There are those who expect the Zionist left to join in the revelry of war, in the pathetic slogans such as "We will win" and in the fiery comments such as "Nasrallah will remember who Amir Peretz is."

There are those who expect us to join the non-Zionist left, which is calling for a unilateral cease-fire, accuses Israel of war crimes, demands that Hamas and Hezbollah be given what they want, and opposes all use of force. Both sides say this is the test of the Zionist left - and they are right.

We have a deep belief in the right of the Jewish people to a democratic and secure state, which has a stable Jewish majority: the state of the Jewish people and all of its citizens. We are convinced our national interest is in completing the moves toward peace with the Palestinians, Syria and Lebanon, and that there is no alternative to an agreement.

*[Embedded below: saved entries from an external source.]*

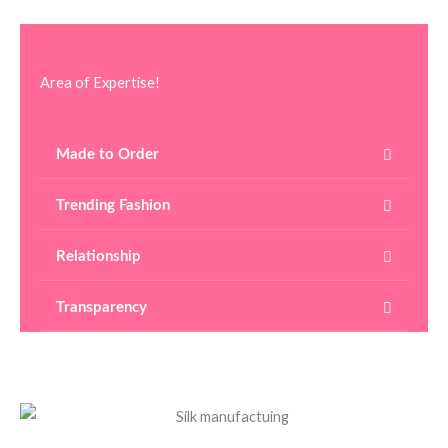
Area of Expertise!
Made to Order
Trending Fashion
Relationship
Transparency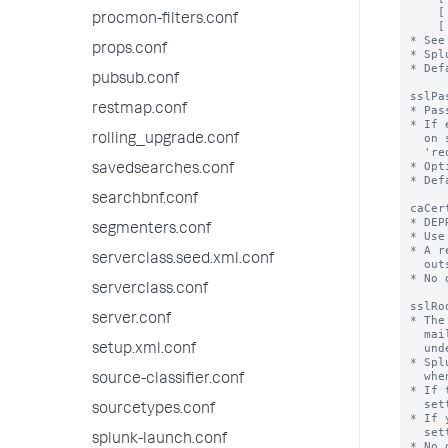
procmon-filters.conf
props.conf
pubsub.conf
restmap.conf
rolling_upgrade.conf
savedsearches.conf
searchbnf.conf
segmenters.conf
serverclass.seed.xml.conf
serverclass.conf
server.conf
setup.xml.conf
source-classifier.conf
sourcetypes.conf
splunk-launch.conf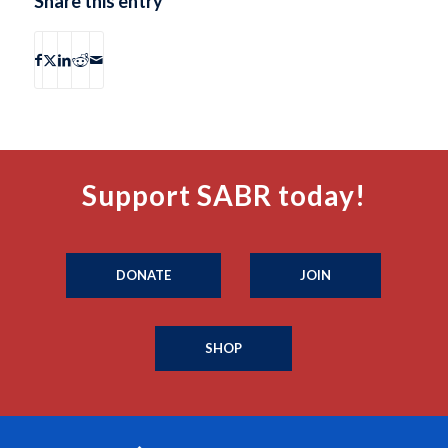
Share this entry
Support SABR today!
DONATE
JOIN
SHOP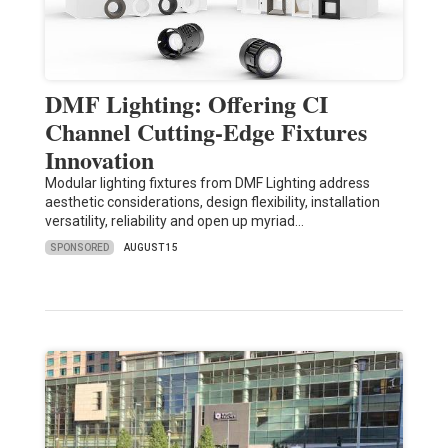
DMF Lighting: Offering CI
Channel Cutting-Edge Fixtures
Innovation
Modular lighting fixtures from DMF Lighting address
aesthetic considerations, design flexibility, installation
versatility, reliability and open up myriad…
SPONSORED
AUGUST 15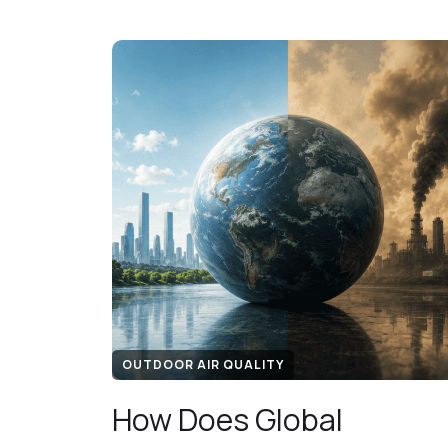
OUTDOOR AIR QUALITY
How Does Global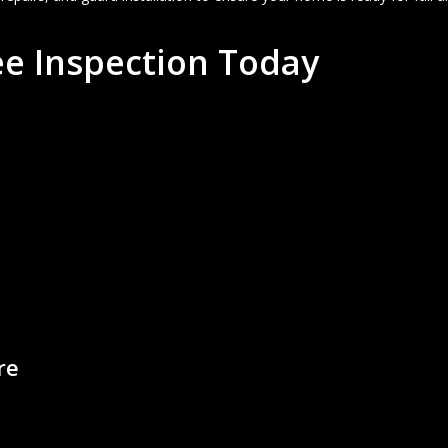
e Inspection Today
m
are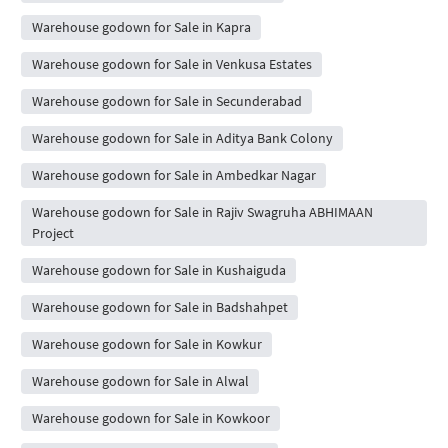
Warehouse godown for Sale in Kapra
Warehouse godown for Sale in Venkusa Estates
Warehouse godown for Sale in Secunderabad
Warehouse godown for Sale in Aditya Bank Colony
Warehouse godown for Sale in Ambedkar Nagar
Warehouse godown for Sale in Rajiv Swagruha ABHIMAAN
Project
Warehouse godown for Sale in Kushaiguda
Warehouse godown for Sale in Badshahpet
Warehouse godown for Sale in Kowkur
Warehouse godown for Sale in Alwal
Warehouse godown for Sale in Kowkoor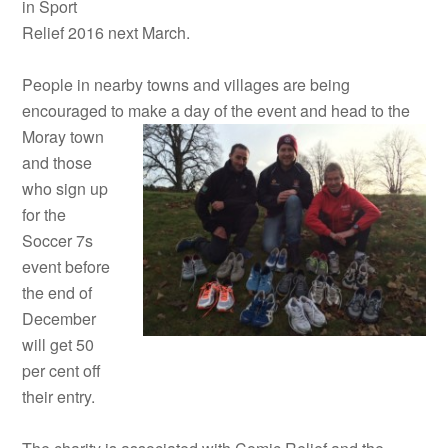
in Sport
Relief 2016 next March.
People in nearby towns and villages are being
encouraged to make a
day of the event and head to the
Moray town
and those
who sign up
for the
Soccer 7s
event before
the end of
December
will get 50
per cent off
their entry.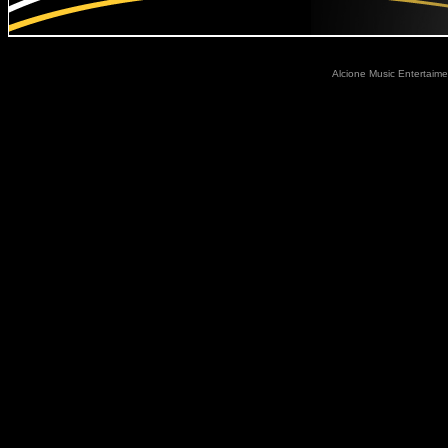
Alcione Music Entertaime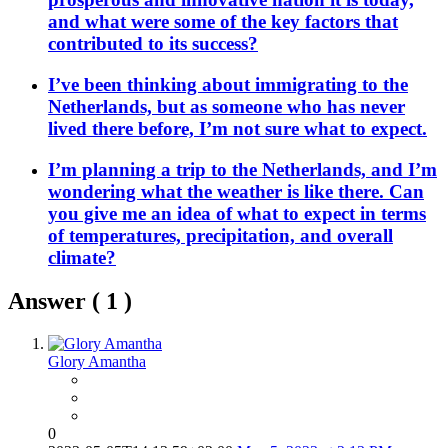
and what were some of the key factors that
contributed to its success?
I’ve been thinking about immigrating to the
Netherlands, but as someone who has never
lived there before, I’m not sure what to expect.
I’m planning a trip to the Netherlands, and I’m
wondering what the weather is like there. Can
you give me an idea of what to expect in terms
of temperatures, precipitation, and overall
climate?
Answer (
1
)
Glory Amantha
0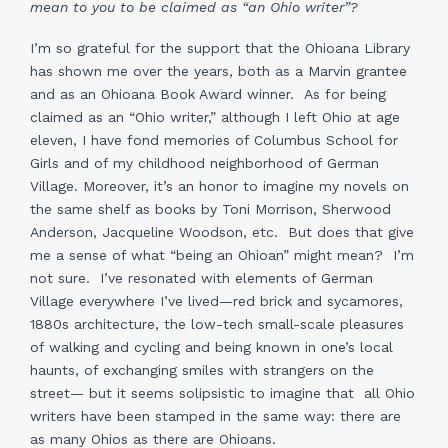
mean to you to be claimed as “an Ohio writer”?
I’m so grateful for the support that the Ohioana Library
has shown me over the years, both as a Marvin grantee
and as an Ohioana Book Award winner. As for being
claimed as an “Ohio writer,” although I left Ohio at age
eleven, I have fond memories of Columbus School for
Girls and of my childhood neighborhood of German
Village. Moreover, it’s an honor to imagine my novels on
the same shelf as books by Toni Morrison, Sherwood
Anderson, Jacqueline Woodson, etc. But does that give
me a sense of what “being an Ohioan” might mean? I’m
not sure. I’ve resonated with elements of German
Village everywhere I’ve lived—red brick and sycamores,
1880s architecture, the low-tech small-scale pleasures
of walking and cycling and being known in one’s local
haunts, of exchanging smiles with strangers on the
street— but it seems solipsistic to imagine that all Ohio
writers have been stamped in the same way: there are
as many Ohios as there are Ohioans.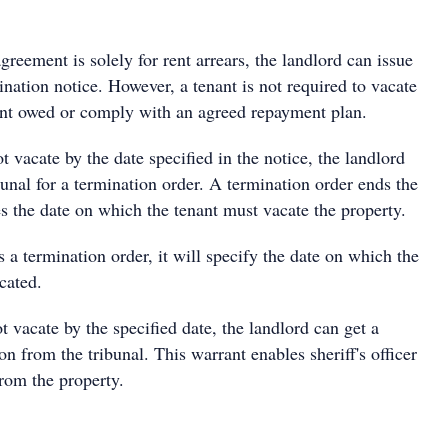
reement is solely for rent arrears, the landlord can issue
nation notice. However, a tenant is not required to vacate
 rent owed or comply with an agreed repayment plan.
t vacate by the date specified in the notice, the landlord
bunal for a termination order. A termination order ends the
s the date on which the tenant must vacate the property.
s a termination order, it will specify the date on which the
acated.
ot vacate by the specified date, the landlord can get a
on from the tribunal. This warrant enables sheriff's officer
rom the property.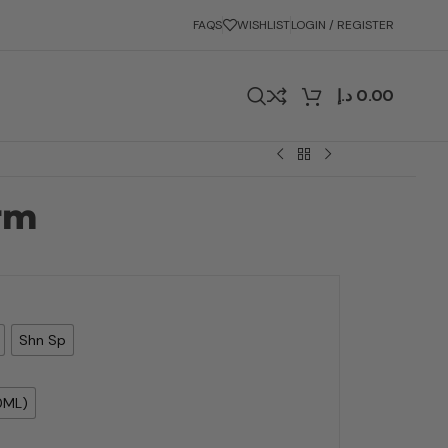
FAQS
WISHLIST
LOGIN / REGISTER
د.إ
0.00
rm
Shn Sp
0ML)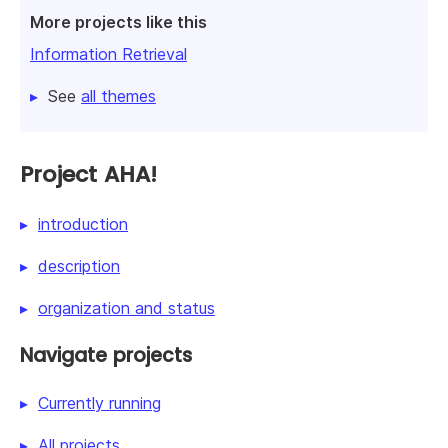
More projects like this
Information Retrieval
See
all themes
Project AHA!
introduction
description
organization and status
Navigate projects
Currently running
All projects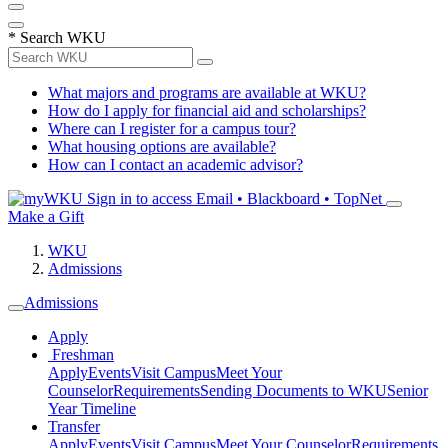
*
Search WKU
What majors and programs are available at WKU?
How do I apply for financial aid and scholarships?
Where can I register for a campus tour?
What housing options are available?
How can I contact an academic advisor?
Sign in to access
Email • Blackboard • TopNet
Make a Gift
WKU
Admissions
Admissions
Apply
Freshman
Apply
Events
Visit Campus
Meet Your
Counselor
Requirements
Sending Documents to WKU
Senior
Year Timeline
Transfer
Apply
Events
Visit Campus
Meet Your Counselor
Requirements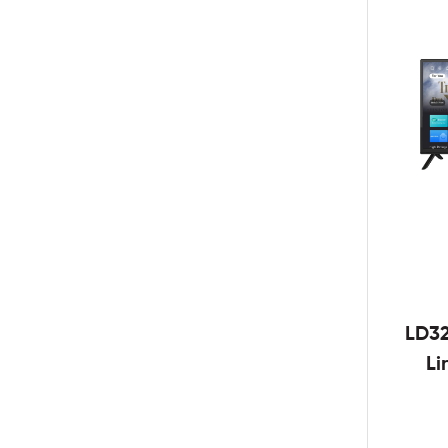
LD3
Li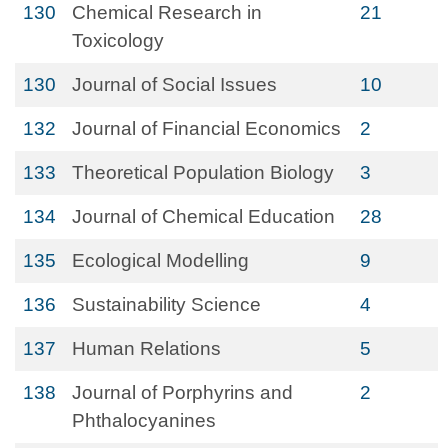
130
Chemical Research in
21
Toxicology
130
Journal of Social Issues
10
132
Journal of Financial Economics
2
133
Theoretical Population Biology
3
134
Journal of Chemical Education
28
135
Ecological Modelling
9
136
Sustainability Science
4
137
Human Relations
5
138
Journal of Porphyrins and
2
Phthalocyanines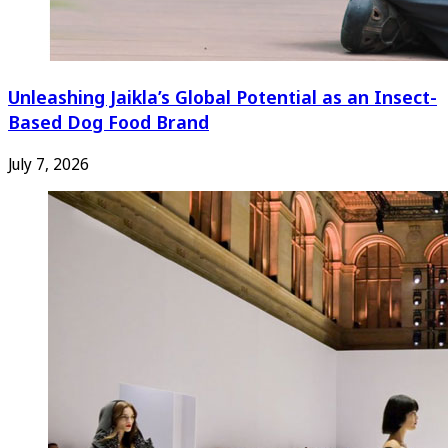
Unleashing Jaikla’s Global Potential as an Insect-
Based Dog Food Brand
July 7, 2026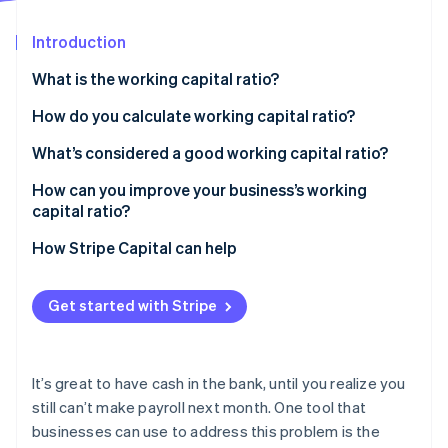
Partners
See what’s ahead
Stripe App Marketplace
Introduction
Radar
Fraud prevention
What is the working capital ratio?
Atlas
Startup incorporation
How do you calculate working capital ratio?
Climate
What’s considered a good working capital ratio?
Carbon removal
How can you improve your business’s working
Identity
Online identity verification
capital ratio?
Increasing current assets
How Stripe Capital can help
Reducing current liabilities
Get started with Stripe
Stripe Sessions 2026
See how Stripe is building the economic infrastructure 
Watch now
It’s great to have cash in the bank, until you realize you
still can’t make payroll next month. One tool that
businesses can use to address this problem is the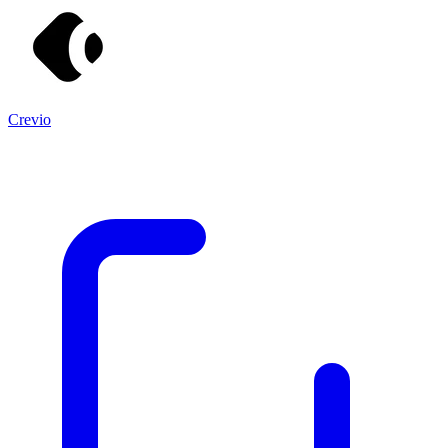
Crevio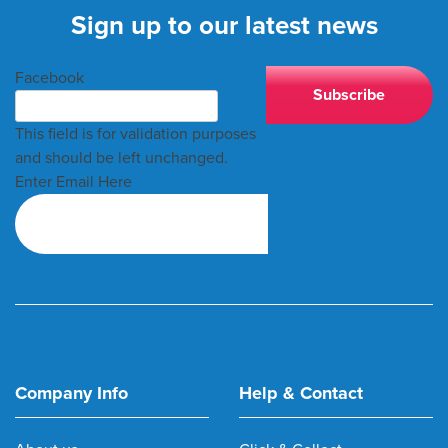
Sign up to our latest news
Facebook
This field is for validation purposes
and should be left unchanged.
Enter Email Here
Company Info
Help & Contact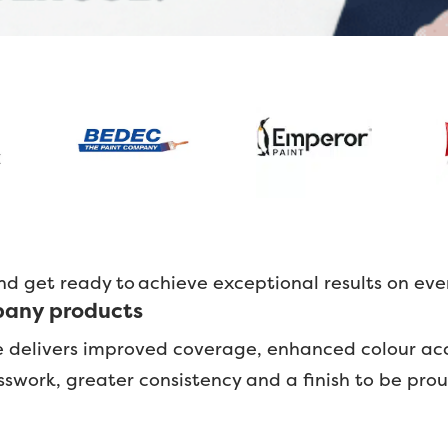
nd get ready to achieve exceptional results on eve
lbany products
e delivers improved coverage, enhanced colour ac
uesswork, greater consistency and a finish to be pro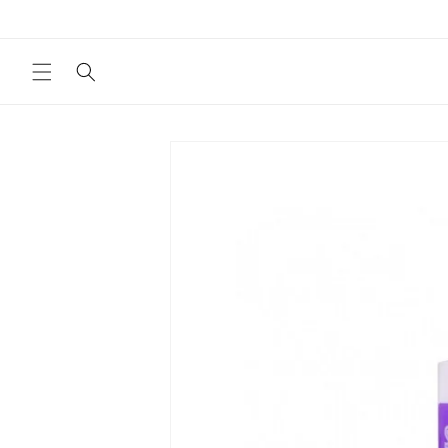
Skip to
content
Skip to
product
information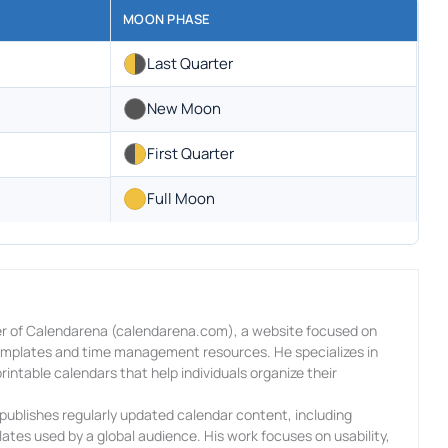
MOON PHASE
Last Quarter
New Moon
First Quarter
Full Moon
r of Calendarena (calendarena.com), a website focused on
templates and time management resources. He specializes in
rintable calendars that help individuals organize their
ublishes regularly updated calendar content, including
ates used by a global audience. His work focuses on usability,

If it were up to us, we would have reached a peace agreement with the Palestinians in May 1991, as was promised in the interim agreement with them. If it were up to us, the Shepherdstown peace talks involving Bill Clinton, Ehud Barak and Farouk Shara would have ended in December 1999, with an Israeli-Syrian peace agreement that would have led to an Israeli-Lebanon deal and prevented the need for a unilateral withdrawal from Lebanon six months later. If it were up to us, we would have renewed the peace negotiations when Mahmoud Abbas was elected Palestinian Authority chairman in 2005, preventing the need for a unilateral withdrawal from the Gaza Strip only a few months later.

But our feeling that peace could have been reached long ago and that Israel has played a not insignificant role in the fact that this has not happened does not justify, in our eyes, the behavior of our enemies. It doesn't justify the Qassams Palestinians continued to fire on us from Gaza after we dismantled the settlements, or Hezbollah's major arms buildup, or the concealment of rockets in the homes of innocent Lebanese civilians, or the irresponsible excitement and baseless territorial claims of Hassan Nasrallah, even though we withdrew from Lebanon to the last millimeter.

The military response in Gaza is justified in our eyes, and the response in Lebanon is no less justified - but that is not reason enough to support all aspects of the war. Brief military activity, followed by an ultimatum for the release of our abducted soldiers, would have been far more proper in our eyes. In any case, it was not right to get drawn into the trap set by Hezbollah - into an extended war of attrition, continued exposure of the Israeli home front to rocket fire and a ground operation involving tens of thousands of soldiers, at a very heavy financial cost.

A formal change in the attitude toward noncombatants led to hundreds of Lebanese civilian casualties. We cannot justify such a change, even if it came from the mouth of someone who does not stop glorying in being a man of peace. Amir Peretz's dovish past does not grant him a license to violate ethical norms that have guided us for many years.

A few days after the fighting broke out, we called for a mutually agreeable cease-fire to achieve the goals Israel has set for itself: the return of the abducted soldiers, a total halt to all hostile acts and the deployment of the Lebanese army in southern Lebanon. We did not believe for a moment that these legitimate goals could be reached by another few days of combat, the control of a few more kilometers, a massive call-up of reservists or the heavy bombardment of an Arab capital.

Therefore, we were the only ones who abstained in the Knesset, both in the no-confidence vote and in the vote on the government's announcements over the course of the war. We were the only ones in the Knesset Foreign Affairs and Defense Committee who opposed the call-up of tens of thousands of people for emergency reserve duty. We were the only ones who appealed to the High Court of Justice against the prime minister over the government's failure to declare war, despite the requirements stated in the Basic Law on government. We see our role over the course of the war as warning against Israel's lapsing into situations that it did not anticipate at the beginning of the war and warning against acts that contradict the values of Israeli society, while demanding that we reach the negotiation table as soon as possible to discuss a cease-fire.

After the war, when Ehud Olmert once again talks about unilateral convergence as a wonder drug and the right speaks out against agreements with our neighbors as well as against any unilateral move, we will need, with all our might, to present the agreement option as the path that is all the more necessary following the conflict in Gaza and the war in Lebanon.

The test of the Zionist left will be in its ability to come out of this war without losing its designation as the group that warns the public and suggests realistic solutions, as the group that does not become inured to the world or set itself up as the judge in the conflict between us and our neighbors, but presents its positions from within the heart of Israeli society, for the sake of its safety and prosperity.